Тяжело было на душе. Одна мысль не выходила из головы: скорее в небо, скорее в бой. Сделать то, чего не успели совершить для победы безвременно ушедшие от нас друзья.
Разрешение на вылет должен был дать проверяющий. А Юрий Косенко ходил мрачный и нелюдимый. Только однажды он посмотрел на меня вроде бы потеплевшим взглядом. Я не преминул воспользоваться просветом в его настроении и полушутя спросил:
Товарищ командир, может, все-таки слетаем на проверку? До темноты вполне успеем.
Сегодня?.. замялся он.
Ты же еще вчера обещал, осмелев, добавил я. И комэск разрешил.
Ну хорошо. Возьми парашюты и на двухштурвалку. Я сейчас...
Потом, уже садясь в инструкторскую кабину, Косенко спросил:
Сколько не летал?
Четыре месяца.
Ну давай.
И вот мы в воздухе. Меня охватило приятное ощущение легкости во всем теле. Глянул вниз. Подо мной знакомая извилина береговой черты, окутанный дымкой Ленинград, величественный Кронштадт.
Невольно вспомнился первый самостоятельный полет на У-2. Это было три года тому назад, в Ейске. Инструктор К. Казаковский после провозного полета вылез из передней кабины, поставил туда мешок с песком и, спрыгнув с плоскости, сказал так же, как сейчас Косенко:
Ну давай.
Стартер последний раз взмахнул флажком, и самолет быстро помчался по взлетно-посадочной полосе. Потом, удаляясь, земля замедлила свой бег я поднимался в небо. Долго ждал я этой минуты! Дух захватывало. Поток [182] воздуха, казалось, пронизывал меня насквозь. Первый разворот... Самолет легко повинуется мне лети куда хочешь. Спасибо Казаковскому, первому моему инструктору, давшему мне путевку в небо. Много потом было полетов, тяжелых и легких, приятных и досадных, но первый, самостоятельный, запомнился на всю жизнь...

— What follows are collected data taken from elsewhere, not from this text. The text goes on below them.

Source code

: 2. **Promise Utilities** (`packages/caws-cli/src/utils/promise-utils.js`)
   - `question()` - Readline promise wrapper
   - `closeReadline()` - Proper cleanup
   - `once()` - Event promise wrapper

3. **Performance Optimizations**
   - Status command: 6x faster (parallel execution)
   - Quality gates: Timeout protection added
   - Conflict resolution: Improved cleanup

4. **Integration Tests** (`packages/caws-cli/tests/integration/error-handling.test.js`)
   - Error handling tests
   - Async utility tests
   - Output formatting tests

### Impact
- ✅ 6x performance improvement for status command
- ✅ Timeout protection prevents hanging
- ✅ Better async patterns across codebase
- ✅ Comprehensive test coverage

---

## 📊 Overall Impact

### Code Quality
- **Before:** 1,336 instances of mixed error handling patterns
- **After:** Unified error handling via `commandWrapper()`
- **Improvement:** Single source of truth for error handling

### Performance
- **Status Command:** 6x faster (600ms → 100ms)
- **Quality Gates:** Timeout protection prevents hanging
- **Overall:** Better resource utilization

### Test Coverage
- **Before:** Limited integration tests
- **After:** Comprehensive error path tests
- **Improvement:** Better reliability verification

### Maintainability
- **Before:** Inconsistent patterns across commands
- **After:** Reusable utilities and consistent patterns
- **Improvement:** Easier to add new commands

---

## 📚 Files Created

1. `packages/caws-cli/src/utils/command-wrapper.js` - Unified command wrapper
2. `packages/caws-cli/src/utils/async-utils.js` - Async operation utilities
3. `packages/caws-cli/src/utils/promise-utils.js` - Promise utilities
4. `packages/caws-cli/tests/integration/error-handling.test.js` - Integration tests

Косенко молчал в воздухе и не вмешивался в управление. После третьей посадки приказал заруливать на стоянку.
Слишком нежно обращаешься с самолетом, сказал он. Нужно энергичнее работать рулями, тверже держать машину в руках.
А в моей летной книжке Косенко поставил оценку «хорошо» и дописал: «Готов к самостоятельным полетам». Теперь я жил предстоящим вылетом на боевое задание.
Ночью в полк пришло распоряжение: все свои наличные силы использовать для действия по кораблям на коммуникациях Хамина Котка.
Начальник штаба гвардии майор Б. М. Смирнов вызвал Ремизова.
У вас есть разведданные о коммуникациях? спросил он.
Двухдневной давности.
Тогда пошлите экипаж на разведку, распорядился Смирнов. Если обнаружите что-либо новое информируйте летный состав.
Не зря беспокоился начальник штаба о свежих разведданных. Корабли в открытом море подвижная цель. В любую минуту они могут изменить курс, скорость и систему обороны. Не зная всего этого, нельзя рассчитывать на успех.
Хорошо бы послать на разведку два-три экипажа, предложил Ремизов. С тридцатиминутным интервалом.
Не мешало бы, сказал Смирнов. Но вы же знаете, в полку осталось очень мало подготовленных для этого экипажей.
В последних вылетах мы несли большие потери. В эскадрильях насчитывалось только по пять-шесть боевых экипажей. Я попросил комэска взять меня в этот боевой полет.
Сейчас нет свободного экипажа, ответил Усенко.
Как нет? Виноградов же мой штурман, настаивал я. А стрелка-радиста дайте другого. [183]
Другого нет. А Виноградов больше трех месяцев летает с Докучаевым. Они хорошо слетались, и разъединять их мы не будем.
И снова мне пришлось остаться на земле. Со всего полка Курочкин собрал семнадцать экипажей, составил сводную группу и сам повел ее на задание...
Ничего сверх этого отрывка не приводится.